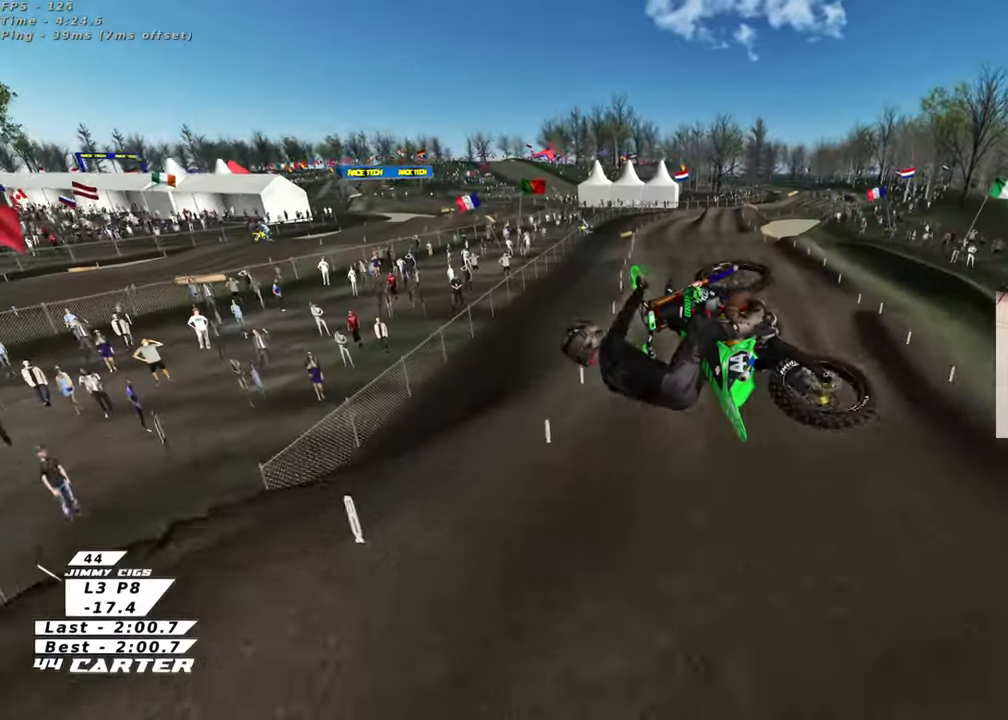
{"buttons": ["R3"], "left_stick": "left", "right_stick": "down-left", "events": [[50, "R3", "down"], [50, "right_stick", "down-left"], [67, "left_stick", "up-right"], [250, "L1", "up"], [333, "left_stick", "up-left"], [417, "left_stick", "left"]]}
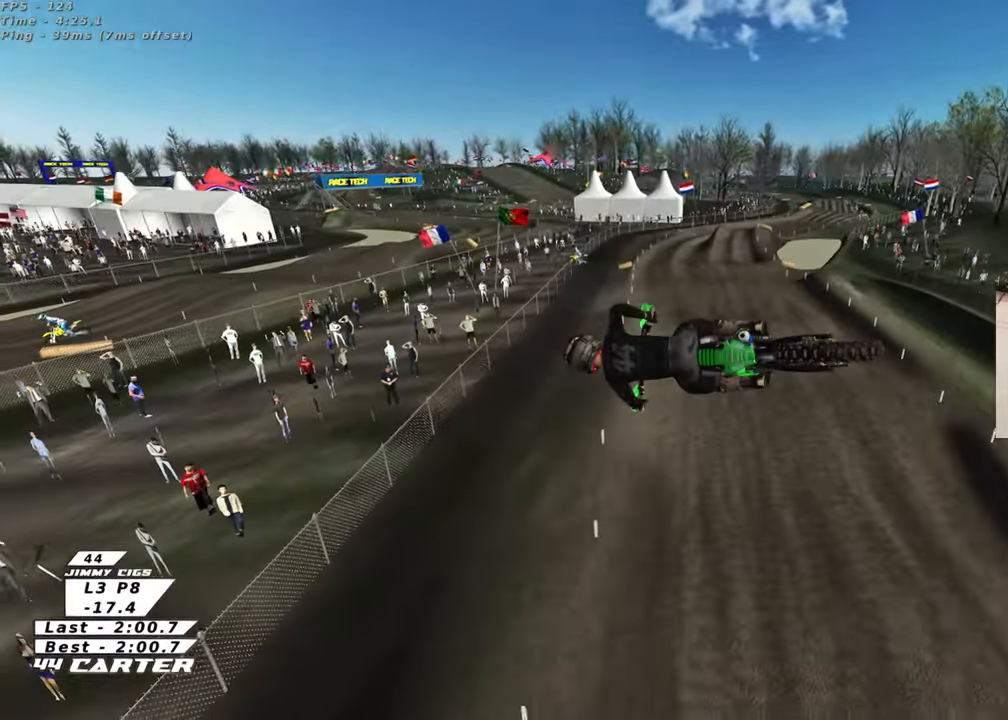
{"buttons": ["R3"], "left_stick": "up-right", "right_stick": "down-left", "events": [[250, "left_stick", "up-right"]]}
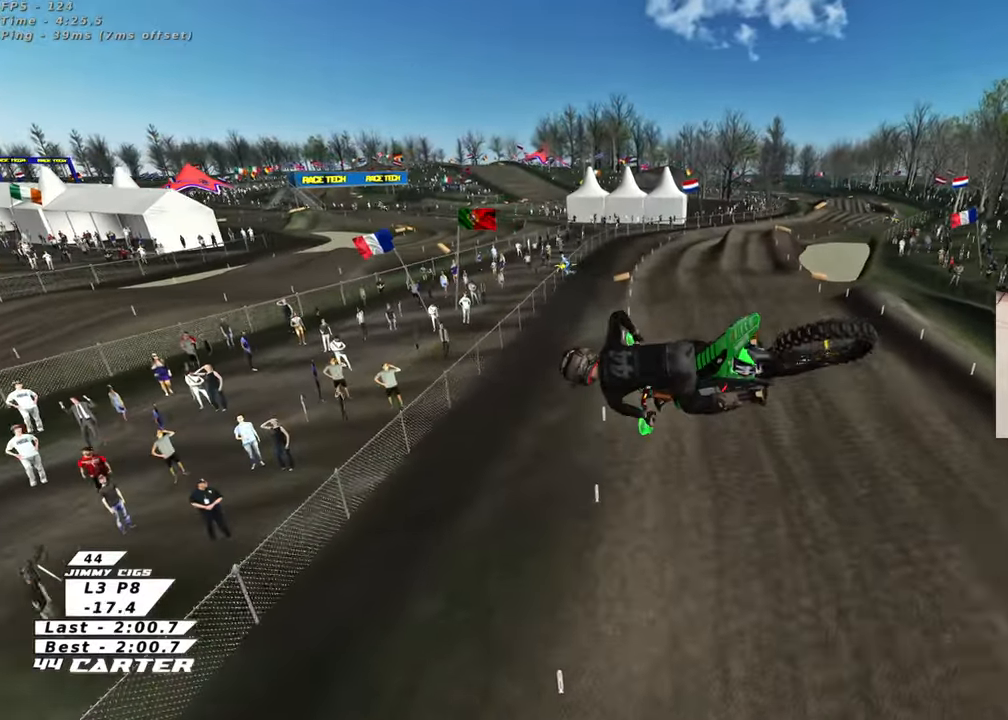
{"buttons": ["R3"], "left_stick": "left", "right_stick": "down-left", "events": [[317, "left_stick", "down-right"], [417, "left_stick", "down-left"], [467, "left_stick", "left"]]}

[Work request]
All of the data above should be printed again exactly, though none of the pictures belong in the copy.

[Output for this exercise]
{"buttons": ["R3"], "left_stick": "left", "right_stick": "down-left", "events": [[50, "R3", "down"], [50, "right_stick", "down-left"], [67, "left_stick", "up-right"], [250, "L1", "up"], [333, "left_stick", "up-left"], [417, "left_stick", "left"]]}
{"buttons": ["R3"], "left_stick": "up-right", "right_stick": "down-left", "events": [[250, "left_stick", "up-right"]]}
{"buttons": ["R3"], "left_stick": "left", "right_stick": "down-left", "events": [[317, "left_stick", "down-right"], [417, "left_stick", "down-left"], [467, "left_stick", "left"]]}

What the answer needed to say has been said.